### TO DO
From the records below, extract only the lines running from the line with "- gross tumour volume including" to the line with "- gross tumour volume (mass): [93, 64, 108, 76]", both lines included, reproducing them exactly.

————————

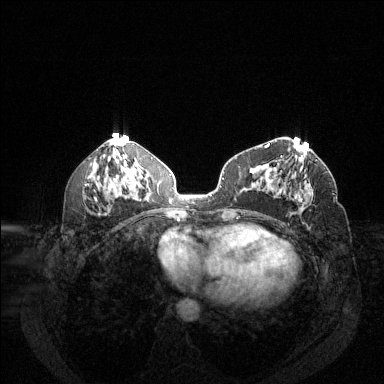
Breast MRI (dynamic contrast-enhanced), one axial slice. Position 62 of 144 along the scan axis. Dynamic contrast-enhanced series, time point 2 of 6 at this slice position (early post-contrast). 1.5 T. TE 1.7 ms, TR 4.6 ms. 1.2 mm slice thickness. 384 × 384 image matrix, field of view 340 × 340 mm. Female patient.
Structures marked on this image (semi-automatically segmented with operator editing):
- enhancing-tissue mask used for the functional tumour volume (all voxels passing the contrast-enhancement thresholds inside the analysis volume; usually the tumour): bounding box <295,183,313,203> (left, top, right, bottom; pixels)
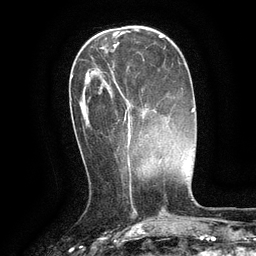
Breast MRI (dynamic contrast-enhanced), one axial slice; slice 39 of 134 in the series (ordered by position); cropped to one breast; dynamic contrast-enhanced series, time point 2 of 6 at this slice position (early post-contrast); 3 T; TE 2.6 ms, TR 5.4 ms; 1.2 mm slice thickness; 256 × 256 image matrix, field of view 180 × 180 mm. Female patient.
Outlined on this slice (semi-automatic segmentation, software-assisted and operator-edited):
- enhancing-tissue mask used for the functional tumour volume (all voxels passing the contrast-enhancement thresholds inside the analysis volume; usually the tumour): box from (x=111, y=71) to (x=131, y=146) px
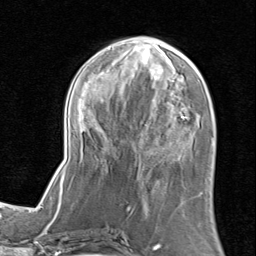
Breast MRI (dynamic contrast-enhanced), one axial slice. Position 35 of 80 along the scan axis. Cropped to one breast. Dynamic contrast-enhanced series, time point 2 of 8 at this slice position (early post-contrast). 1.5 T. TE 1.7 ms, TR 4.5 ms. 2 mm slice thickness. 256 × 256 image matrix, field of view 180 × 180 mm. Female patient.
Structures marked on this image (semi-automatically segmented with operator editing):
- enhancing-tissue mask used for the functional tumour volume (all voxels passing the contrast-enhancement thresholds inside the analysis volume; usually the tumour): bounding box (x1, y1, x2, y2) in pixels: (61, 35, 213, 205)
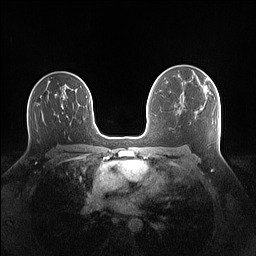
Breast MRI (dynamic contrast-enhanced), one axial slice; position 90 of 160 along the scan axis; dynamic contrast-enhanced series, time point 2 of 7 at this slice position (early post-contrast); 1.5 T; TE 1.4 ms, TR 5 ms; 256 × 256 image matrix, field of view 340 × 340 mm. Female patient.
Annotated regions visible in this slice (semi-automatic segmentation, software-assisted and operator-edited):
- enhancing-tissue mask used for the functional tumour volume (all voxels passing the contrast-enhancement thresholds inside the analysis volume; usually the tumour): bounding box <206,78,211,94> (left, top, right, bottom; pixels)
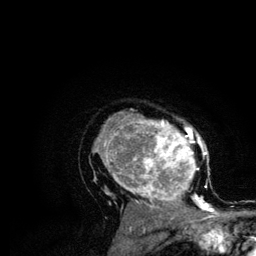
Breast MRI (dynamic contrast-enhanced), one axial slice. Slice 86 of 134 in the series (ordered by position). Cropped to one breast. Dynamic contrast-enhanced series, time point 2 of 6 at this slice position (early post-contrast). 3 T. TE 4.2 ms, TR 7.9 ms. 256 × 256 image matrix, field of view 170 × 170 mm. Female patient.
Annotated regions visible in this slice (semi-automatic segmentation, software-assisted and operator-edited):
- enhancing-tissue mask used for the functional tumour volume (all voxels passing the contrast-enhancement thresholds inside the analysis volume; usually the tumour): bounding box (x1, y1, x2, y2) in pixels: (94, 111, 214, 210)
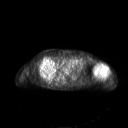
FDG PET of an extremity soft-tissue mass (from a PET/CT study), one axial slice. Position 146 of 267 along the scan axis. 3.27 mm slice thickness. 128 × 128 image matrix, field of view 700 × 700 mm. Female patient, age 83 years. Case-level facts recorded for this patient, not image findings: histological type: pleiomorphic leiomyosarcoma; grade: high; site of the primary tumour: left biceps.
Annotated regions visible in this slice (expert contour drawn on MRI and transferred to this co-registered scan by the dataset authors):
- gross tumour volume including surrounding oedema: bounding box [x1, y1, x2, y2] px = [93, 64, 108, 76]
- gross tumour volume (mass): [93, 64, 108, 76]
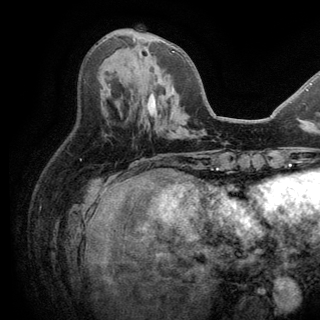
Breast MRI (dynamic contrast-enhanced), one axial slice. Slice 61 of 150 in the series (ordered by position). Cropped to one breast. Dynamic contrast-enhanced series, time point 2 of 6 at this slice position (early post-contrast). 3 T. TE 2.8 ms, TR 7.5 ms. 320 × 320 image matrix. Female patient.
Structures marked on this image (semi-automatically segmented with operator editing):
- enhancing-tissue mask used for the functional tumour volume (all voxels passing the contrast-enhancement thresholds inside the analysis volume; usually the tumour): bounding box [x1, y1, x2, y2] px = [133, 38, 174, 52]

————————

### EXERCISE RESPONSE
- gross tumour volume including surrounding oedema: bounding box [x1, y1, x2, y2] px = [93, 64, 108, 76]
- gross tumour volume (mass): [93, 64, 108, 76]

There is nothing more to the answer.